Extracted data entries
Content starts

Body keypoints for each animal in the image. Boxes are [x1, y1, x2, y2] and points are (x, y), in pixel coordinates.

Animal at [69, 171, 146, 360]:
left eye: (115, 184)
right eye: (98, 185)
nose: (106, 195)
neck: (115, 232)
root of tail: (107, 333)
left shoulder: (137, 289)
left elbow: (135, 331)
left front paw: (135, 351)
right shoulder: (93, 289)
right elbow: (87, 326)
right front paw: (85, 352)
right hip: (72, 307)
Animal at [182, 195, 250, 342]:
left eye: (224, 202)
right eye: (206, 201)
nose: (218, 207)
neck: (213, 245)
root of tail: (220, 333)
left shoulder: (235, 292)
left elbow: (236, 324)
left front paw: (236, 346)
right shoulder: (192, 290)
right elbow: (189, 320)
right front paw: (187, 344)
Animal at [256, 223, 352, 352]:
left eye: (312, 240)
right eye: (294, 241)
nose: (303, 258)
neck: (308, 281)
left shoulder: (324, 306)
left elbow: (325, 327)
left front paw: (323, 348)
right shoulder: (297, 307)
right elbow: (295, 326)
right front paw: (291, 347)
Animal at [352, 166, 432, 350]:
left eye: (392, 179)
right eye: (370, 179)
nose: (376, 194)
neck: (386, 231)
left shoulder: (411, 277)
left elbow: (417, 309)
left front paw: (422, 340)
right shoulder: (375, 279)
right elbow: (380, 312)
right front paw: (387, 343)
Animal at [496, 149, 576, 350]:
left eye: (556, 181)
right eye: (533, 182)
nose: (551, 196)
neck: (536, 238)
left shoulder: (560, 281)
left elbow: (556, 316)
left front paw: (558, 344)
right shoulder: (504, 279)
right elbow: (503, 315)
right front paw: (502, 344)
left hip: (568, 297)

Content ends

Could you copy out all of the records above exactly?

Body keypoints for each animal in the image. Boxes are [x1, y1, x2, y2] and points are (x, y), in pixel coordinates.

Animal at [69, 171, 146, 360]:
left eye: (115, 184)
right eye: (98, 185)
nose: (106, 195)
neck: (115, 232)
root of tail: (107, 333)
left shoulder: (137, 289)
left elbow: (135, 331)
left front paw: (135, 351)
right shoulder: (93, 289)
right elbow: (87, 326)
right front paw: (85, 352)
right hip: (72, 307)
Animal at [182, 195, 250, 342]:
left eye: (224, 202)
right eye: (206, 201)
nose: (218, 207)
neck: (213, 245)
root of tail: (220, 333)
left shoulder: (235, 292)
left elbow: (236, 324)
left front paw: (236, 346)
right shoulder: (192, 290)
right elbow: (189, 320)
right front paw: (187, 344)
Animal at [256, 223, 352, 352]:
left eye: (312, 240)
right eye: (294, 241)
nose: (303, 258)
neck: (308, 281)
left shoulder: (324, 306)
left elbow: (325, 327)
left front paw: (323, 348)
right shoulder: (297, 307)
right elbow: (295, 326)
right front paw: (291, 347)
Animal at [352, 166, 432, 350]:
left eye: (392, 179)
right eye: (370, 179)
nose: (376, 194)
neck: (386, 231)
left shoulder: (411, 277)
left elbow: (417, 309)
left front paw: (422, 340)
right shoulder: (375, 279)
right elbow: (380, 312)
right front paw: (387, 343)
Animal at [496, 149, 576, 350]:
left eye: (556, 181)
right eye: (533, 182)
nose: (551, 196)
neck: (536, 238)
left shoulder: (560, 281)
left elbow: (556, 316)
left front paw: (558, 344)
right shoulder: (504, 279)
right elbow: (503, 315)
right front paw: (502, 344)
left hip: (568, 297)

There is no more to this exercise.